List of points
There are many people around you, and you have no right to be an obstacle to their spiritual good, to their eternal happiness.
—You are under an obligation to be a saint. You must not let God down for having chosen you. Neither must you let those around you down: they expect so much from your Christian life.
The person who stops struggling causes harm to the Church, to his own supernatural undertaking, to his brothers and to all souls.
—Examine yourself. Could you not put a more lively love for God into your spiritual combat? — I am praying for you… and for everyone. You should do the same.
A saint! A son of God should exaggerate in practising virtue — if exaggeration is possible here… Because other people will see themselves reflected in him, as in a mirror, and it is only by our aiming very high that others will reach a middling level.
Don’t neglect the practice of fraternal correction, which is a clear sign of the supernatural virtue of charity. It’s hard; because it’s easier to be inhibited. Easier!, but not supernatural.

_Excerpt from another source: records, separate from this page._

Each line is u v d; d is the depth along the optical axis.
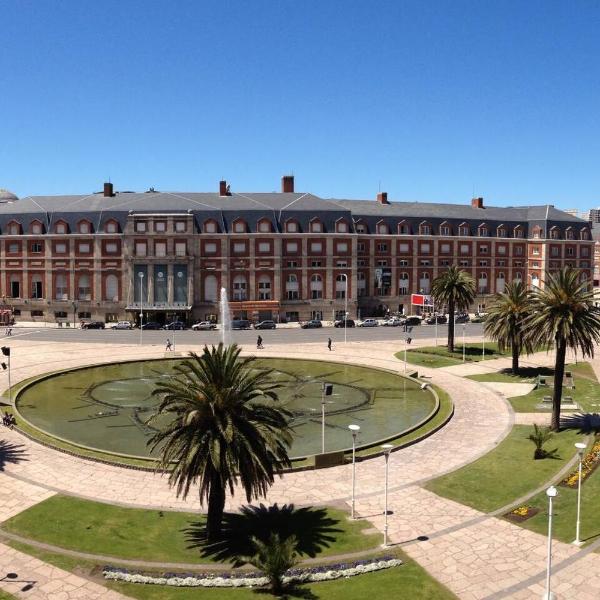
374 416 49.50
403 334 92.38
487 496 33.12
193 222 102.19
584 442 41.31
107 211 104.12
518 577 25.11
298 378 63.09
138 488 33.97
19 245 104.88
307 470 36.78
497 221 121.62
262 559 24.50
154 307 101.75
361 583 24.64
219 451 25.31
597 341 45.31
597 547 27.22
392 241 113.50
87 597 23.52
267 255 104.75
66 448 39.72
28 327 99.06
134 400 53.31
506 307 62.62
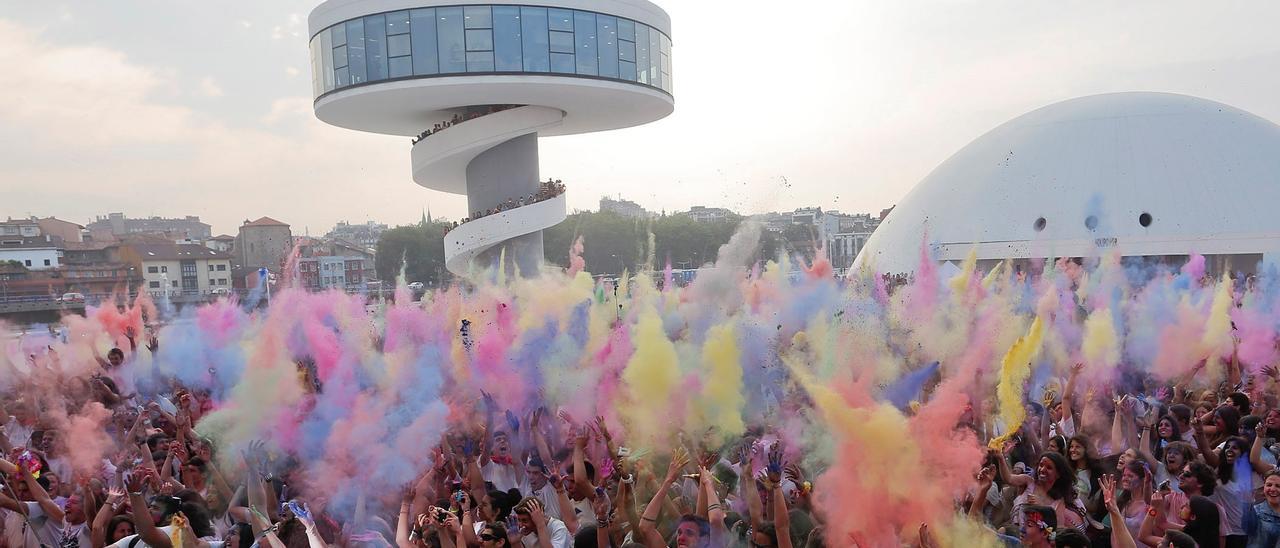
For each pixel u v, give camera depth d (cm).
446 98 4775
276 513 889
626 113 5503
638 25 4903
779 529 738
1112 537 741
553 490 963
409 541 836
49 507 928
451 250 5175
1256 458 895
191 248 11375
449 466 998
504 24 4503
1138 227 5850
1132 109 6562
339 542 873
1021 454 1007
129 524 848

—And for such omissions you will have to render an account to God.
If you know how to love other people and you spread that affection — Christ’s kindly, gentle charity — all around you, you will be able to support one another, and if someone is about to stumble he will feel that he is being supported, and also encouraged, to be faithful to God through this fraternal strength.
If God’s Love has chosen you out and called you to follow him, you have a duty to respond to him… and it is also your duty, an equally serious duty, to lead and to contribute to the holiness and good progress of other men, your brothers.
—When are you going to make up your mind!
Many people around you live a life of sacrifice simply for human reasons. These poor people forget they are children of God and act the way they do perhaps only out of pride, or to excel, or to be more comfortably off later on in life. They give up all kinds of things!
And you, who carry the sweet burden of the Church, of your family, your colleagues and friends, motives for which it is worthwhile sacrificing yourself, what are you doing about it? With what sense of responsibility are you reacting?
Looking on the immense panorama of souls who are awaiting us, and being struck by the wonderful and awesome responsibility before us, you may at times have asked yourself, as I have: “Can I contribute anything, when the task is so vast? I, who am so puny?”
—It is then we have to open the Gospel and contemplate how Jesus cures the man born blind. He uses mud made from the dust of the earth and saliva. Yet this is the salve which brings light to those blind eyes!
That is what you and I are. Fully aware of our weaknesses and our worthlessness, but with the grace of God and our good will, we can be salve to give light and provide strength for others as well as for ourselves.
Our striving for our own sanctification has repercussions on the sanctity of so many souls and also on the sanctity of God’s Church.
The Lord’s field is fertile and the seed he sows of good quality. Therefore when weeds appear in this world of ours, never doubt that they spring up because of a lack of correspondence on the part of men, Christians especially, who have fallen asleep and have left the field open to the enemy.
—Don’t complain, for there’s no point; examine your behaviour, instead.
It is you — in spite of your passions — who have the responsibility for the sanctity of the others, for their Christian behaviour and for their effectiveness.
You are not on your own. If you stop you could be holding up or harming so many people!
Think about your Mother the Holy Church and consider how, if one member suffers, the whole body suffers.
—Your body needs each one of its members, but each member needs the whole body. What would happen if my hands were to stop doing their duty… or if my heart were to stop beating!